Capitalist short-sightedness. Must everything we do -- especially in pursuit of forming new knowledge -- have profit motive? I'm currently watching the documentary Particle Fever (2014), directed with gusto by Mark Levinson -- which has sadly been left out of the short list of documentaries vying for the Oscar this year -- and this particular scene struck me as the answer to many of our dilemmas. And why unflinching capitalism, which asks how we can profit above all, is the secret problem hindering progress.

The film follows the scientists of the Large Hadron Collider and their search for the Higgs Particle. In one scene, scientist David E. Kaplan is asked this question in a conference: "Let's assume you're successful, and everything comes out okay. What do we gain from it? What's the economic return? How do you justify all this? By the way, I am an economist."

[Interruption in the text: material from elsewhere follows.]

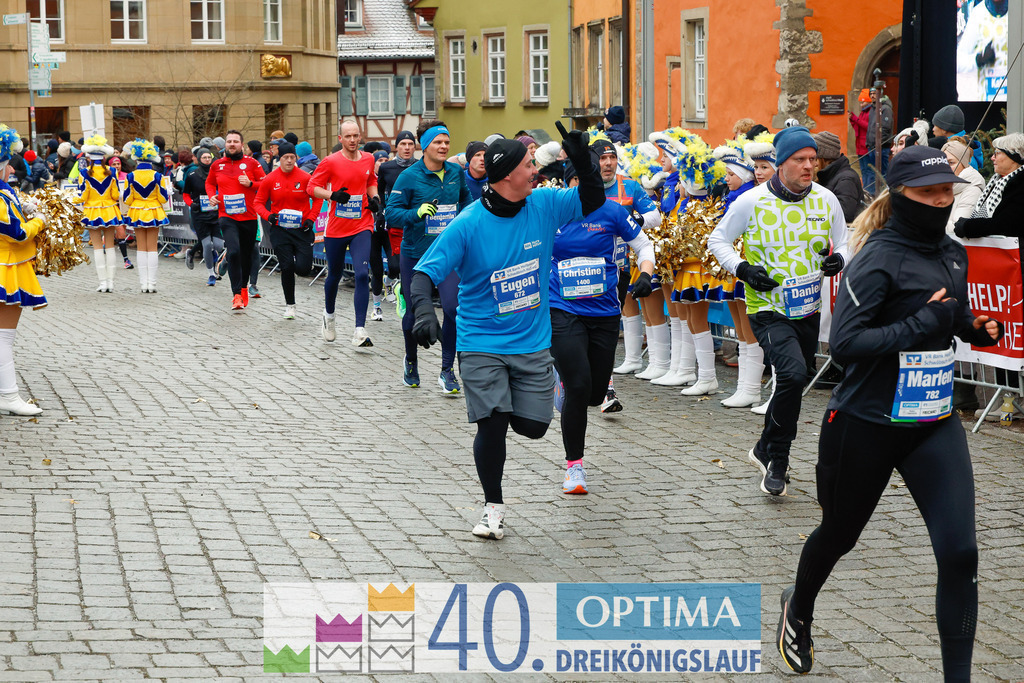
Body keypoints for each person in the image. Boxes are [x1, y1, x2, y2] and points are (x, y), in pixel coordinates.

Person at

Dr. Kaplan replies: "I don't hold that against you." Much laughter from the conference. Then he goes on: "The question was, what is the financial gain in running an experiment like this, and the discoveries that we will make in this experiment. And it is a very, very simple answer: I have no idea. We have no idea. When radio waves were discovered, they weren't called 'radio waves' because there were no radios. They were discovered as some sort of radiation. Basic science for big breakthroughs needs to occur at a level where you're not asking what is the economic gain, but you are asking: what do we not know, and where can we make progress. So what [is this experiment] good for? Could be nothing -- other than just understanding everything."